Festival de Cannes: «Ma vie de courgette» rend la Croisette végétarienne

ANiMATION Ce film d'animation coscénarisé par Céline Sciamma est un véritable coup de cœur...

De notre envoyée spéciale à Cannes, Caroline Vié

— 

Ma vie de Courgette de Claude Barros
Ma vie de Courgette de Claude Barros — Rita production

C’est l’un des gros coups cœur du festival. Ma vie de courgette de Claude Barras fait partager la vie quotidienne d’un foyer pour enfants en difficulté.
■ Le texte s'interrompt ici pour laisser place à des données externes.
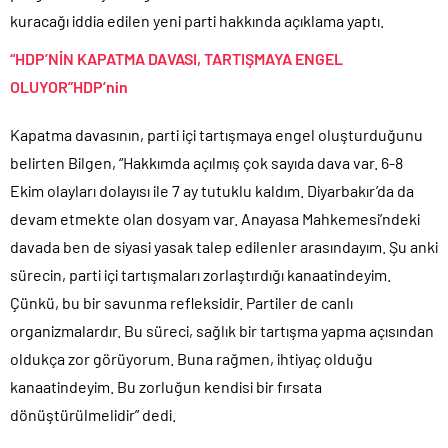
kuracağı iddia edilen yeni parti hakkında açıklama yaptı.
“HDP’NİN KAPATMA DAVASI, TARTIŞMAYA ENGEL
OLUYOR”HDP’nin
Kapatma davasının, parti içi tartışmaya engel oluşturduğunu
belirten Bilgen, “Hakkımda açılmış çok sayıda dava var. 6-8
Ekim olayları dolayısı ile 7 ay tutuklu kaldım. Diyarbakır’da da
devam etmekte olan dosyam var. Anayasa Mahkemesi’ndeki
davada ben de siyasi yasak talep edilenler arasındayım. Şu anki
sürecin, parti içi tartışmaları zorlaştırdığı kanaatindeyim.
Çünkü, bu bir savunma refleksidir. Partiler de canlı
organizmalardır. Bu süreci, sağlık bir tartışma yapma açısından
oldukça zor görüyorum. Buna rağmen, ihtiyaç olduğu
kanaatindeyim. Bu zorluğun kendisi bir fırsata
dönüştürülmelidir” dedi.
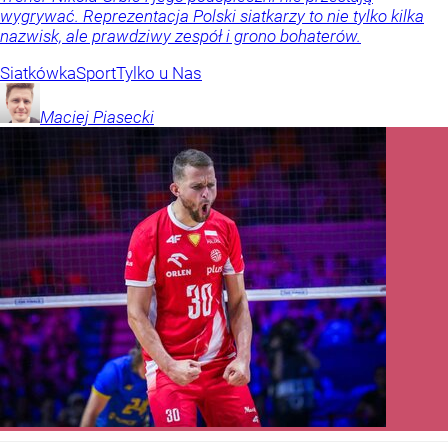
wygrywać. Reprezentacja Polski siatkarzy to nie tylko kilka
nazwisk, ale prawdziwy zespół i grono bohaterów.
Siatkówka
Sport
Tylko u Nas
Maciej
Piasecki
Le jeune Courgette, petit garçon sensible, y apprend l’amour et l’amitié. « C’est un film qui se veut joyeux et optimiste bien qu’il aborde des sujets graves », précise le réalisateur suisse.

>> A lire aussi : Cette année, les toons envahissent la Croisette

La reconnaissance du cinéma d’animation

Réalisé avec des marionnettes selon la technique de la stop motion, ce poème animé trouve le ton juste entre social et poésie. « C’était la gageure et le film a été difficile à développer car le cinéma d’animation abordant des sujets sérieux rend les financiers frileux », précise Claude Barras. Sa sélection à Cannes l’a enchanté. « Il est certain que cela va aider le film à se vendre dans le monde entier. C’est aussi la preuve que le cinéma d’animation est de plus en plus reconnu ce qui fait chaud au cœur. » La Quinzaine des réalisateurs a eu du nez en sélectionnant cette chronique tendre autour d’enfants blessés mais solidaires.

Céline Sciamma s’anime

La réalisatrice de Bande de filles est venue prêter main-forte pour l’écriture du scénario. "Elle venait de faire Tomboy et j’ai donc trouvé qu’il s’agissait de la personne idéale pour approfondir la psychologie de mes héros", insiste Claude Barras. De son côté, Céline Sciamma a pris un immense plaisir à découvrir le film sur lequel elle a travaillé trois ans auparavant. « Je m’en suis tenue à mon rôle de scénariste. C’était étrange de me sentir à la fois lointaine et proche de héros que je n’avais pas côtoyé depuis longtemps », raconte Céline Sciamma. Elle a été l’une des premières spectatrices à s’enthousiasmer pour le film. On fait le pari qu’elle ne sera pas la dernière.